Tunisian TV dramas are largely unknown outside the still confined North African market, but one has been making waves in the still budding industry.

Three years ago, Tunisian newcomer Abdelhamid Bouchnak made a splash at film festivals with his auspicious directorial debut, Dachra, Tunisia’s first horror flick. Instead of rushing to his next feature, Bouchnak turned attention towards TV drama with El Nouba, an ensemble drama centred on the chaabi music scene of the 1990s.

Its success in turn begat a sequel, and while El Nouba 2 may not match the first season’s restless pace and fluid storytelling, it is still replete with rich characterisation, atmospheric direction and a distinctive mise-en-scène.

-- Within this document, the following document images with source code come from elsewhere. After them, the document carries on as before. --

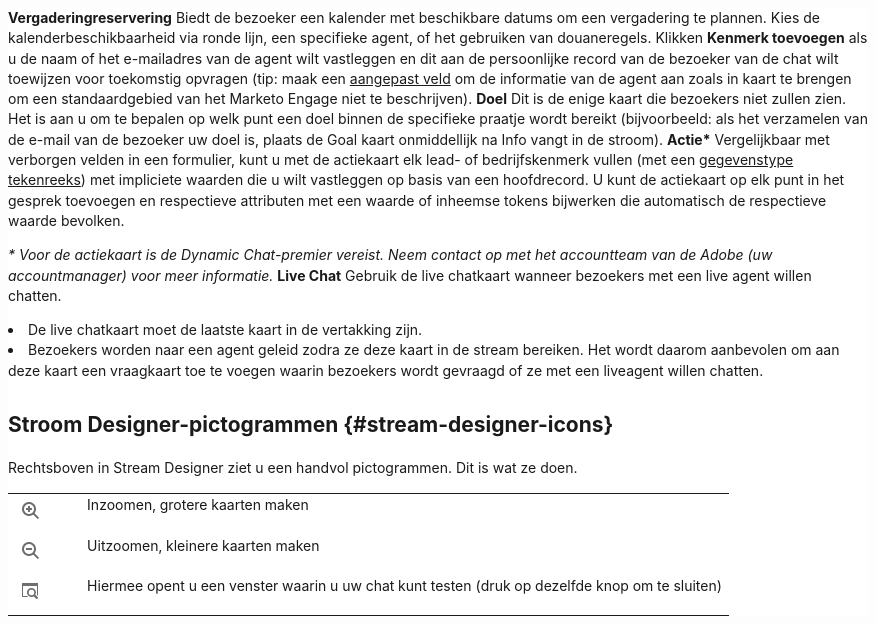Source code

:   <td style="width:25%"><strong>Vergaderingreservering</strong></td>
  <td>Biedt de bezoeker een kalender met beschikbare datums om een vergadering te plannen. Kies de kalenderbeschikbaarheid via ronde lijn, een specifieke agent, of het gebruiken van douaneregels. Klikken <b>Kenmerk toevoegen</b> als u de naam of het e-mailadres van de agent wilt vastleggen en dit aan de persoonlijke record van de bezoeker van de chat wilt toewijzen voor toekomstig opvragen (tip: maak een <a href="/help/marketo/product-docs/administration/field-management/create-a-custom-field-in-marketo.md" target="_blank">aangepast veld</a> om de informatie van de agent aan zoals in kaart te brengen om een standaardgebied van het Marketo Engage niet te beschrijven).</td>
 </tr>
 <tr>
  <td style="width:25%"><strong>Doel</strong></td>
  <td>Dit is de enige kaart die bezoekers niet zullen zien. Het is aan u om te bepalen op welk punt een doel binnen de specifieke praatje wordt bereikt (bijvoorbeeld: als het verzamelen van de e-mail van de bezoeker uw doel is, plaats de Goal kaart onmiddellijk na Info vangt in de stroom).</td>
 </tr>
 <tr>
  <td style="width:25%"><strong>Actie*</strong></td>
  <td>Vergelijkbaar met verborgen velden in een formulier, kunt u met de actiekaart elk lead- of bedrijfskenmerk vullen (met een <a href="/help/marketo/product-docs/administration/field-management/custom-field-type-glossary.md#string">gegevenstype tekenreeks</a>) met impliciete waarden die u wilt vastleggen op basis van een hoofdrecord. U kunt de actiekaart op elk punt in het gesprek toevoegen en respectieve attributen met een waarde of inheemse tokens bijwerken die automatisch de respectieve waarde bevolken.
  <p><i>* Voor de actiekaart is de Dynamic Chat-premier vereist. Neem contact op met het accountteam van de Adobe (uw accountmanager) voor meer informatie.</i></td>
 </tr>
 <tr>
  <td style="width:25%"><strong>Live Chat</strong></td>
  <td>Gebruik de live chatkaart wanneer bezoekers met een live agent willen chatten.
  <li>De live chatkaart moet de laatste kaart in de vertakking zijn.</li>
  <li>Bezoekers worden naar een agent geleid zodra ze deze kaart in de stream bereiken. Het wordt daarom aanbevolen om aan deze kaart een vraagkaart toe te voegen waarin bezoekers wordt gevraagd of ze met een liveagent willen chatten.</li></td>
 </tr>
</table>

## Stroom Designer-pictogrammen {#stream-designer-icons}

Rechtsboven in Stream Designer ziet u een handvol pictogrammen. Dit is wat ze doen.

<table>
 <tr>
  <td style="width:10%"><img src="assets/stream-designer-1.png"></td>
  <td>Inzoomen, grotere kaarten maken</td>
 </tr>
 <tr>
  <td style="width:10%"><img src="assets/stream-designer-2.png"></td>
  <td>Uitzoomen, kleinere kaarten maken</td>
 </tr>
 <tr>
  <td style="width:10%"><img src="assets/stream-designer-3.png"></td>
  <td>Hiermee opent u een venster waarin u uw chat kunt testen (druk op dezelfde knop om te sluiten)</td>
 </tr>
 <tr>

The window of freedom afforded Tunisian TV and film is far wider than that in Egypt, the Gulf and even Lebanon, and Bouchnak astutely exploits it to delve deep into the dark heart of Tunis’s underworld. In the universe of El Nouba there is no discernible morality: instead it is mean, dirty, ferocious, yet also perversely joyous.

El Nouba 2 has been little-watched outside Tunisia, yet it stands out as one of the few exciting entries in the 2020 Ramadan TV offerings - a breath of fresh air in a frustratingly stagnant season.